The production version is expected to look a lot more like a standard Mini Cooper S. An EV-specific grille, wheels and badging will be the principal differences between the electric version and the internal combustion model.

2017 Prototype Mini Electric
The 2017 Mini Electric prototype.

Mini also seems to have veered away from the trend of using blue highlights to denote electric powertrains. The Mini Cooper SE’s trim apparently will be yellow, as it was on the 2017 prototype.

As with pricing, BMW has been close-mouthed about the Mini Cooper SE’s specifications.

Britian’s Autocar magazine is guesstimating 181 horsepower and 199 pound-feet of torque. That’s down just slightly from 189 ponies and 221 lb.-ft. in the standard Cooper S.

Remember, though, that an EV’s torque comes on line, in its entirety, as soon as the motor starts spinning. A gas engine has to work for awhile to reach full torque.

Autoblog Green is placing the SE’s range at about 120 miles, based on information gleaned from Mini representatives at a prototype drive event last year.

Details that emerged from the prototype event place the Mini Cooper SE’s total weight at 286 pounds more than the internal combustion Cooper S, most of that in battery weight.

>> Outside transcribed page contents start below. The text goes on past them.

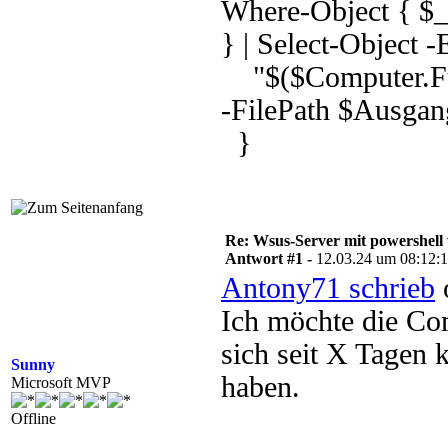
Where-Object { $
} | Select-Object 
"$($Computer.Ful
-FilePath $Ausga
}
Re: Wsus-Server mit powershell
Antwort #1 -
12.03.24 um 08:12:
Antony71 schrieb
Ich möchte die Co
sich seit X Tagen
Sunny
haben.
Microsoft MVP
Offline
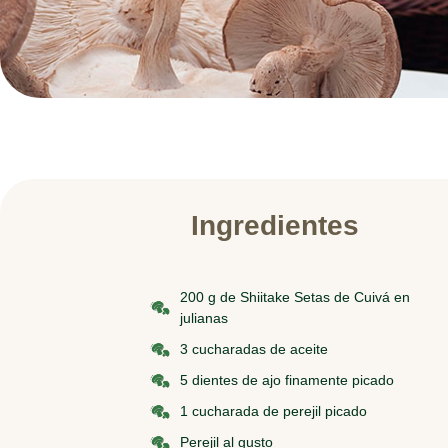
Ingredientes
200 g de Shiitake Setas de Cuivá en
julianas
3 cucharadas de aceite
5 dientes de ajo finamente picado
1 cucharada de perejil picado
Perejil al gusto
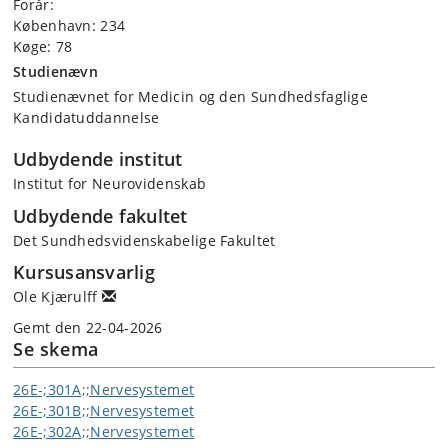
Forår:
København: 234
Køge: 78
Studienævn
Studienævnet for Medicin og den Sundhedsfaglige
Kandidatuddannelse
Udbydende institut
Institut for Neurovidenskab
Udbydende fakultet
Det Sundhedsvidenskabelige Fakultet
Kursusansvarlig
Ole Kjærulff
Gemt den 22-04-2026
Se skema
26E-;301A;;Nervesystemet
26E-;301B;;Nervesystemet
26E-;302A;;Nervesystemet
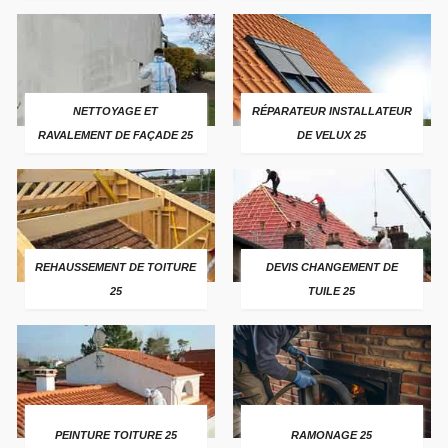
NETTOYAGE ET
RÉPARATEUR INSTALLATEUR
RAVALEMENT DE FAÇADE 25
DE VELUX 25
REHAUSSEMENT DE TOITURE
DEVIS CHANGEMENT DE
25
TUILE 25
PEINTURE TOITURE 25
RAMONAGE 25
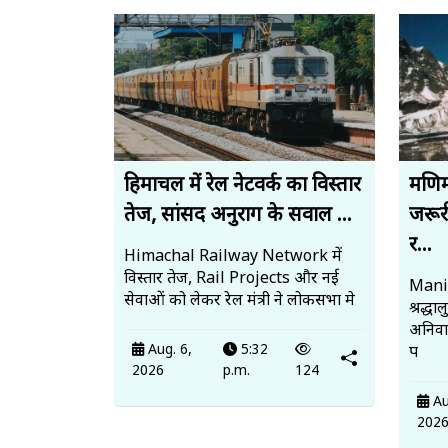
हिमाचल में रेल नेटवर्क का विस्तार
मणिम
तेज, सांसद अनुराग के सवाल ...
जरूर
र...
Himachal Railway Network में
विस्तार तेज, Rail Projects और नई
Mani
सेवाओं को लेकर रेल मंत्री ने लोकसभा मे
श्रद्ध
अनिवार
Aug. 6,
5:32
प
2026
p.m.
124
Au
202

The Cooper SE’s T-shaped battery will occupy the space usually given over to the transmission tunnel and gas tank. That’s better than the electric Minis in the 2009 test – the batteries ate up the back seat and cargo areas.

The SE’s body has been raised a bit to accommodate the battery, but the pack’s low-slung location actually lowers the Cooper SE’s center of gravity versus the Cooper S.

Like the Cooper S and other gas-burning Minis, the Cooper SE reportedly handles like a go-cart, with the quick acceleration that’s come to be expected of electric cars.